Provided data Start Marker

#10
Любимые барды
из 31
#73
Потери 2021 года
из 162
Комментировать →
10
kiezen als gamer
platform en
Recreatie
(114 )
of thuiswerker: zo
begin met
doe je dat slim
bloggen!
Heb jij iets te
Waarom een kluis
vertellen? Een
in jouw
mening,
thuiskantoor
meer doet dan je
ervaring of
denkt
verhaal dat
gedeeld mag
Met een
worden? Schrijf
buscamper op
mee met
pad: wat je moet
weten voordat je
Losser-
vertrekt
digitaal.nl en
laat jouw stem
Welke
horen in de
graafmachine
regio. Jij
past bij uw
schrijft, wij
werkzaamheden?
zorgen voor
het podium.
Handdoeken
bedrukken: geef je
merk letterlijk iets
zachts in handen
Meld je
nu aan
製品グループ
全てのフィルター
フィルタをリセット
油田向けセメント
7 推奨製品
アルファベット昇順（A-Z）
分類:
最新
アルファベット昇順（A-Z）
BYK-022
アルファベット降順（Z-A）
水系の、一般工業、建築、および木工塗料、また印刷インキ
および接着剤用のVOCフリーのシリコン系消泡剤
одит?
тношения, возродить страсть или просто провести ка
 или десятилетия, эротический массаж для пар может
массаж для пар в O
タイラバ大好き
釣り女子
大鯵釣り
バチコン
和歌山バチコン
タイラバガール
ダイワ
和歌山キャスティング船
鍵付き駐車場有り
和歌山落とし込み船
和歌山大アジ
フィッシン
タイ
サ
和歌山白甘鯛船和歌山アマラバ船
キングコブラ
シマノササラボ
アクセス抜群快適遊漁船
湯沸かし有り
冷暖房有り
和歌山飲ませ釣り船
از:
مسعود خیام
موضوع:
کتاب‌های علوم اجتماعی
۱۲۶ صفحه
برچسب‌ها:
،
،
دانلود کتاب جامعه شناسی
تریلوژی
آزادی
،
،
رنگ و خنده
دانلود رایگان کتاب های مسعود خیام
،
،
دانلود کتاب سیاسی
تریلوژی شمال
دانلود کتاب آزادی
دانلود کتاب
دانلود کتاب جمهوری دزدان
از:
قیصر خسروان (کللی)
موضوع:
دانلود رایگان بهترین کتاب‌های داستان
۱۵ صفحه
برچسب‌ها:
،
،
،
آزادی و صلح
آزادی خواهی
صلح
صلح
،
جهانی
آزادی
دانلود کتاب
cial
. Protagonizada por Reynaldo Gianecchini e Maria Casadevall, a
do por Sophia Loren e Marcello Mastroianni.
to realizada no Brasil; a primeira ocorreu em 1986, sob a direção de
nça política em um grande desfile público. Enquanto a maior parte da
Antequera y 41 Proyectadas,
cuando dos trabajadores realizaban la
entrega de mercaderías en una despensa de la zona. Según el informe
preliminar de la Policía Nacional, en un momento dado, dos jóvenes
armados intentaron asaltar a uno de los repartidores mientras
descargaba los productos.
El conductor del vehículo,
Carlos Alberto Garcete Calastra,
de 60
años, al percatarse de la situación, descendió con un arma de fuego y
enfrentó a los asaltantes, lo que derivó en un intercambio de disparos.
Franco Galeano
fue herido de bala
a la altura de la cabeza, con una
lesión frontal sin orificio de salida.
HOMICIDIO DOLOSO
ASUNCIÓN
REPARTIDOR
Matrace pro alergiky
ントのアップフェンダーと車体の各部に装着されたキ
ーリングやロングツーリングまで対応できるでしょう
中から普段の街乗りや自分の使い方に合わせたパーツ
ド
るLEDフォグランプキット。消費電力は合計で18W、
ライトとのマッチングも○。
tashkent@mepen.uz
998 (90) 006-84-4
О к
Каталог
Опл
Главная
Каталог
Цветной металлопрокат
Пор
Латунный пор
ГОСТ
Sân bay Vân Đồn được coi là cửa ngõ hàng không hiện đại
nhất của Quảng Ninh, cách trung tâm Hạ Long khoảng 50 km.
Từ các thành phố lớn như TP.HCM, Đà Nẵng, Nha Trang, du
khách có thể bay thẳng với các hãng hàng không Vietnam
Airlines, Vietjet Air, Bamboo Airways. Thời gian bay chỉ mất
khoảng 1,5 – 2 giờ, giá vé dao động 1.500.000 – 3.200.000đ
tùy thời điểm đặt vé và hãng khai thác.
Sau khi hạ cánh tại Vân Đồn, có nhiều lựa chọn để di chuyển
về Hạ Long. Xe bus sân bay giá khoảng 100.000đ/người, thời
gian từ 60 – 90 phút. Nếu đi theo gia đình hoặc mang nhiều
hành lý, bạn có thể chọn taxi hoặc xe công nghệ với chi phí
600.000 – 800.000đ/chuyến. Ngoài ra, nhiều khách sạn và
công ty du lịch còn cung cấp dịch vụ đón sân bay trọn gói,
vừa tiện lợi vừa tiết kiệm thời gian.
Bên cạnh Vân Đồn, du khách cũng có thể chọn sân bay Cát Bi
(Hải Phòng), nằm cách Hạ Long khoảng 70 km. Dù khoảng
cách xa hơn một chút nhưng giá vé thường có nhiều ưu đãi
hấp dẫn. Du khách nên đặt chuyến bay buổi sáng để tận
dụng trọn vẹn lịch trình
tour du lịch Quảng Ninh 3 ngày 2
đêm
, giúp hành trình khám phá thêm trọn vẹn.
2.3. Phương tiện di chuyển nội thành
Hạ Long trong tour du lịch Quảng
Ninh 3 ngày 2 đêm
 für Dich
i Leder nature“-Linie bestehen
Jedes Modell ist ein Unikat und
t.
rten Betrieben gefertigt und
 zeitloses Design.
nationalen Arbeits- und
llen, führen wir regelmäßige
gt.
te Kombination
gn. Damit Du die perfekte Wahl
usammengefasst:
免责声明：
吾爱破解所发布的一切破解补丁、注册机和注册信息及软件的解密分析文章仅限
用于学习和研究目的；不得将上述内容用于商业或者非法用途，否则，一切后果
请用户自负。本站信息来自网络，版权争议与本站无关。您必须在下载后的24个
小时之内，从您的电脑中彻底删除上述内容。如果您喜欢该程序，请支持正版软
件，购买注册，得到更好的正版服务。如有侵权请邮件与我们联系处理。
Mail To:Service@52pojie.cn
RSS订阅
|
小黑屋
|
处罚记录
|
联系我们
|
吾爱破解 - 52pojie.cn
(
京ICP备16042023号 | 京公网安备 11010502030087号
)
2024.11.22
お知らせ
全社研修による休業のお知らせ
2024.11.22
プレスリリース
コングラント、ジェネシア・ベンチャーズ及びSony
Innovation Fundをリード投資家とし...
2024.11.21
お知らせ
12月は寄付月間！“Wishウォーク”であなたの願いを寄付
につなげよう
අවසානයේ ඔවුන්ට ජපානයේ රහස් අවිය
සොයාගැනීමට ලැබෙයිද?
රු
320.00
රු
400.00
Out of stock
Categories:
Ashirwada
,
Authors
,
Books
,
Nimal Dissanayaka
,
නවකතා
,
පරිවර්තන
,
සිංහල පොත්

Provided data End Marker

- Assigned task
From the first line of the material above down to the line with "тношения, возродить страсть", output each line exactly; include both of those lines and add no others.

- Solution to this task
#10
Любимые барды
из 31
#73
Потери 2021 года
из 162
Комментировать →
10
kiezen als gamer
platform en
Recreatie
(114 )
of thuiswerker: zo
begin met
doe je dat slim
bloggen!
Heb jij iets te
Waarom een kluis
vertellen? Een
in jouw
mening,
thuiskantoor
meer doet dan je
ervaring of
denkt
verhaal dat
gedeeld mag
Met een
worden? Schrijf
buscamper op
mee met
pad: wat je moet
weten voordat je
Losser-
vertrekt
digitaal.nl en
laat jouw stem
Welke
horen in de
graafmachine
regio. Jij
past bij uw
schrijft, wij
werkzaamheden?
zorgen voor
het podium.
Handdoeken
bedrukken: geef je
merk letterlijk iets
zachts in handen
Meld je
nu aan
製品グループ
全てのフィルター
フィルタをリセット
油田向けセメント
7 推奨製品
アルファベット昇順（A-Z）
分類:
最新
アルファベット昇順（A-Z）
BYK-022
アルファベット降順（Z-A）
水系の、一般工業、建築、および木工塗料、また印刷インキ
および接着剤用のVOCフリーのシリコン系消泡剤
одит?
тношения, возродить страсть или просто провести ка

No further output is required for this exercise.